» TASK
Word for word, copy out the data below, omitting pictures.
** Opening GIVEN DATA block **
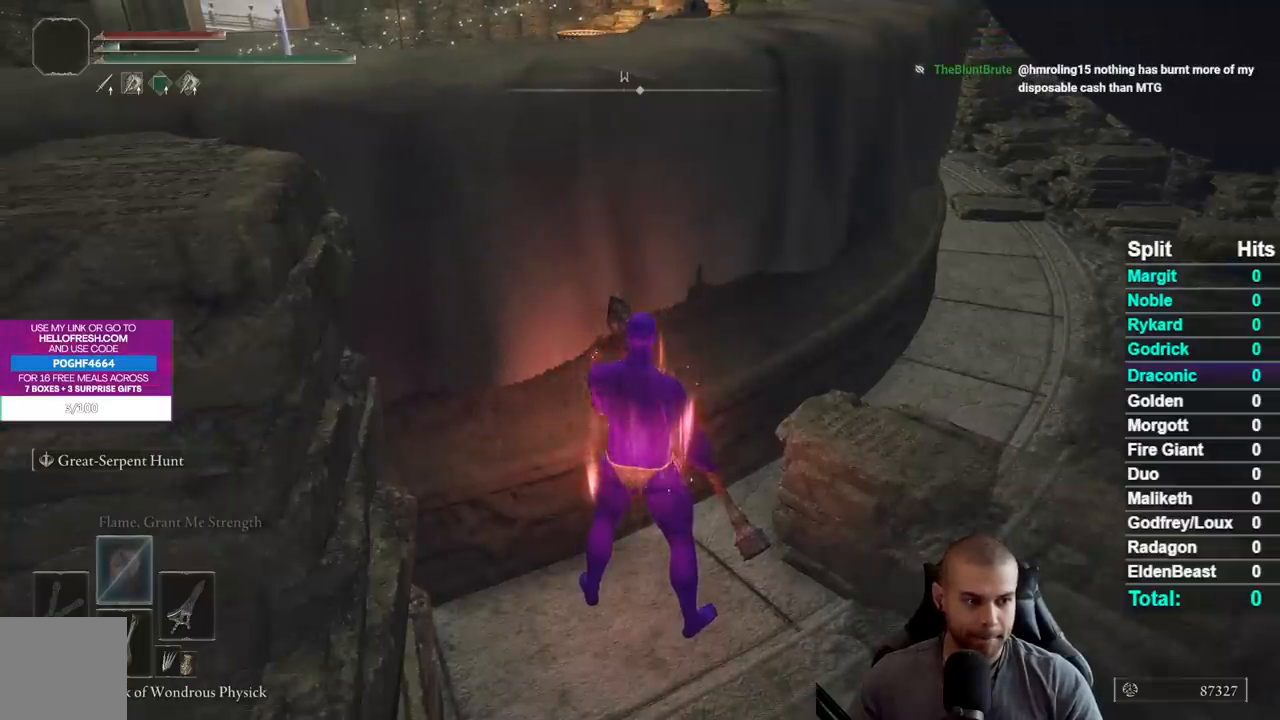
Gameplay with a controller (Xbox layout); each line is a JSON object with the inputs held at the frame after it. "events" lists button and stick changes between this image and that frame as [ms after this image, input, new state], when the widget could be followed in between.
{"buttons": [], "left_stick": "center", "right_stick": "center", "events": [[100, "left_stick", "down-left"], [283, "left_stick", "center"]]}
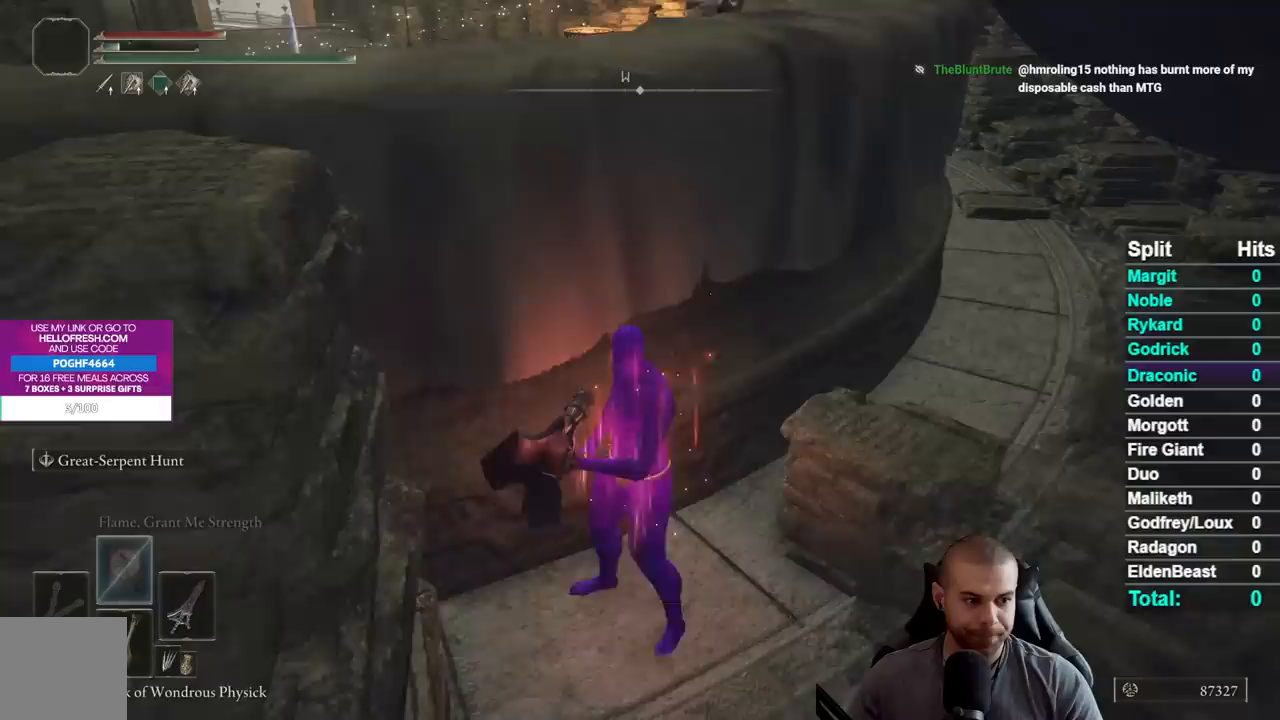
{"buttons": [], "left_stick": "up", "right_stick": "center", "events": [[367, "left_stick", "up"]]}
** Closing GIVEN DATA block **
» EXPECTED OUTPUT
Gameplay with a controller (Xbox layout); each line is a JSON object with the inputs held at the frame after it. "events" lists button and stick changes between this image and that frame as [ms after this image, input, new state], when the widget could be followed in between.
{"buttons": [], "left_stick": "center", "right_stick": "center", "events": [[100, "left_stick", "down-left"], [283, "left_stick", "center"]]}
{"buttons": [], "left_stick": "up", "right_stick": "center", "events": [[367, "left_stick", "up"]]}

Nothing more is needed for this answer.